Remember that your kids are people, too. There are times when I allow myself dessert, pieces of chocolate, cocktails, and other indulgences. The sheer nostalgia associated with certain foods has me eating them on those special occasions where I’m presented with them, and I can do so without guilt because I know that the other 97.5% of the time I am eating a different way.
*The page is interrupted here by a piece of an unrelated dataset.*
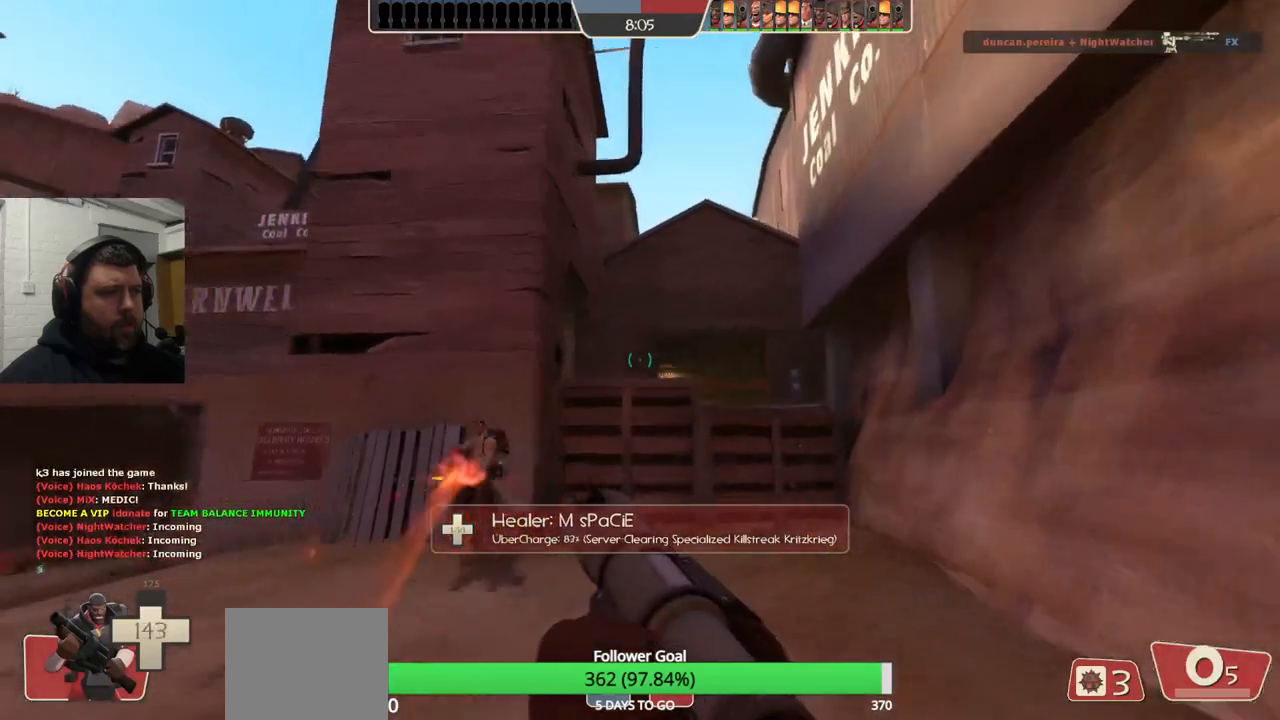
{"buttons": [], "left_stick": "left", "right_stick": "center", "events": [[67, "left_stick", "right"], [167, "left_stick", "down-right"], [300, "left_stick", "down-left"], [483, "left_stick", "left"]]}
Barring any allergies or medical issues, try not to ban your children from foods forever. For my kids, they know the what and why we avoid things, and they’re content to play by those rules. I do, however, make exceptions, and we talk about the exceptions. When my then 6-year-old overdosed on Halloween candy, we talked about how crummy he felt afterward and why, explaining the effects sugar can have on the body. Now when my kids find themselves with a plethora of treats, they are quick to tell me how they’re going to eat some and save the rest for a treat for a different time. Are they likely to overindulge again? Of course. We’ll just explain the sentiment again and continue onward.
5. Enjoy Your Food.
So, we don’t buy the Ding Dongs and bags of cheese-powder-coated chips or the fun yogurt with the sprinkles, the soda in effervescent colors. Rather than fighting about why not, we discuss, and still there are issues. This is where it becomes important to celebrate the things we do eat that are fun and that taste good. My kids have an appreciation for honey sticks from the farmers market. We all get excited when we make the trip to our local artisan ice cream shop where the room smells like freshly baked waffle cones. When we buy candy we go all out, and we savor small bites and make them last for days and weeks. Baking a cake is a family affair, and the anticipation is sometimes better than the act of eating it. Taking time to appreciate those moments and activities helps us to truly understand the value of them rather than just tossing a box of individually packed snack cakes in the cart without a second thought.